I wouldn't be so quick to dismiss this as Murdoch machinations (old media tax extraction - besides, that's settled law here). During oral arguments one of the justices rightly pointed out that Google has a financial incentive in hyperlinking. Consider that Google may summarise a news article and display it in the search results - effectively stealing the ad traffic from the news publisher.


I'm no fan of Google but it really was the height of hypocrisy for news publishers to demand their content be visible in Google search results while simultaneously complaining that their copyright is being infringed with respect to titles/snippets.

Explicitly allowing crawlers and — perhaps most tellingly, offering specific metadata for SEO optimisations — is tacit permission for the republication of hyperlinks/titles/snippets. If you don't like that deal, just deny Googlebot (et al). It really is that simple.

The settled law is a joke.

(Or in the alternative, as a non-news publisher, I want my cut too.)


Does this have any implications for that case between Google/Facebook and the media companies where they had to pay them to link to their stories??


No.

That is a specific legislation which is dumb, but is limited to specific designated properties under specific circumstances, and doesn't modify liability.


This was about content, not just hyperlinking.

On page 5 the judgement clearly talks about full search results where each result is “comprised [of the] title of webpage, snippet of content, and hyperlink”.

“Australian court rules that link previews are not publishing” …perhaps?


I mean, it was brought up, but the opinion seems dismissive: “Unlike the position in Duffy, no feature of the content of the particular organic search result in the present case has been found to have operated as an enticement or encouragement to click on the hyperlink.” [¶71]

(Description of Duffy for reference: “Thus, in Google Inc v Duffy 91 with reference to Hird v Wood, the content of the snippet component of several Google search results was said to have been such as to "entice" a third party to click on the hyperlink in those search results to obtain more information. That was because the snippet component "naturally invite[d] the reader to click on the hyperlink for explanation and elaboration" of the matter 92 , such as to be aptly described as "the electronic analogue of the person who places a post-it note on a book which reads 'go to page 56 to read interesting gossip about X'" 93 .” [¶67])


Is this the highest court in Australia? I'm from the UK and don't know the system there, but know some former colonies use the UK's privy council as their highest court.
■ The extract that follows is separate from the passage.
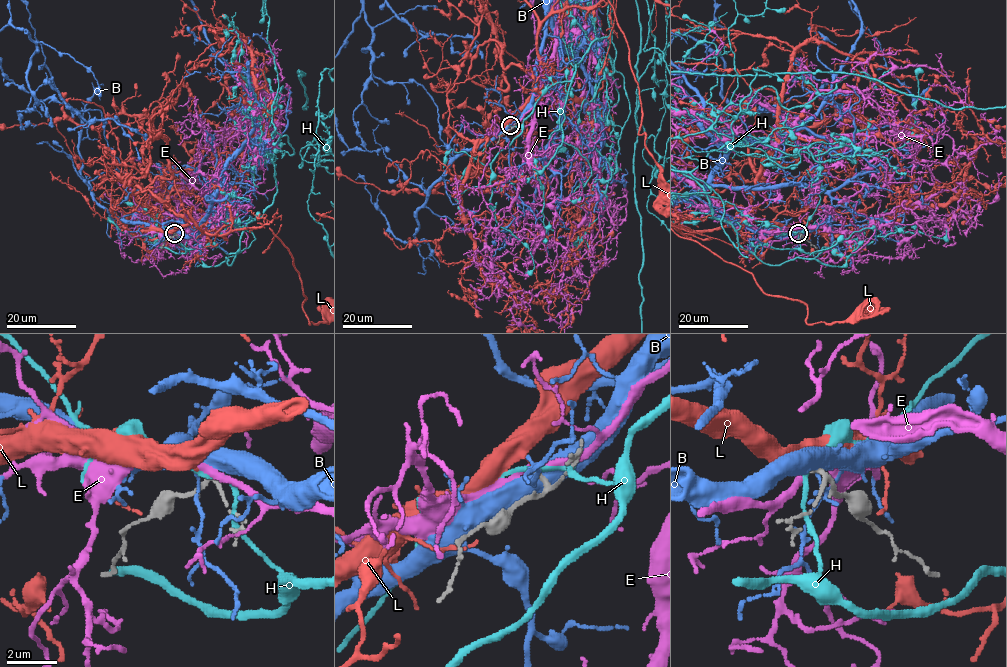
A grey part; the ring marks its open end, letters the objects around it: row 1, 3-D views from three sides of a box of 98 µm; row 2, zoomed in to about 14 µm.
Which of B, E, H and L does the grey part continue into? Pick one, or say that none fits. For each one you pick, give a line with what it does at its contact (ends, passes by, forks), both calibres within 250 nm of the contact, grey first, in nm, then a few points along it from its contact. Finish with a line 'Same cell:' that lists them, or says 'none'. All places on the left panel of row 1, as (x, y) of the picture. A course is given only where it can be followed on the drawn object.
L: it ends there; 120 nm thick on the grey side, 220 nm on the other; it runs (173, 233), (204, 219), (201, 230), (212, 234), (266, 224), (291, 255), (309, 323), (321, 322), (329, 306)
Same cell: L

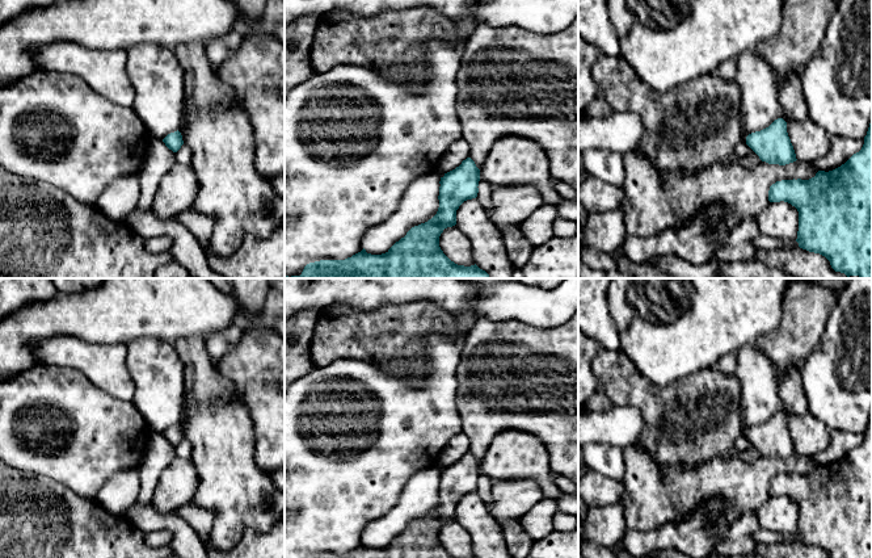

I'm guessing that's no longer the case, but if someone could clarify whether this ruling can be appealed I'd really appreciate it!


Yes, it's the highest court. Appeal to the Privy Council was abolished with the passing of the Australia Acts in 1986.


Thank you! TIL :)


I remember talking to that guy who started watch simpsons online in 2009, 2010ish. He was sued to oblivion just because he linked to video hosts. A couple years later Megaupload was raided.


Wow. The world rotates clockwise down there, but somehow they still have their heads screwed on tight.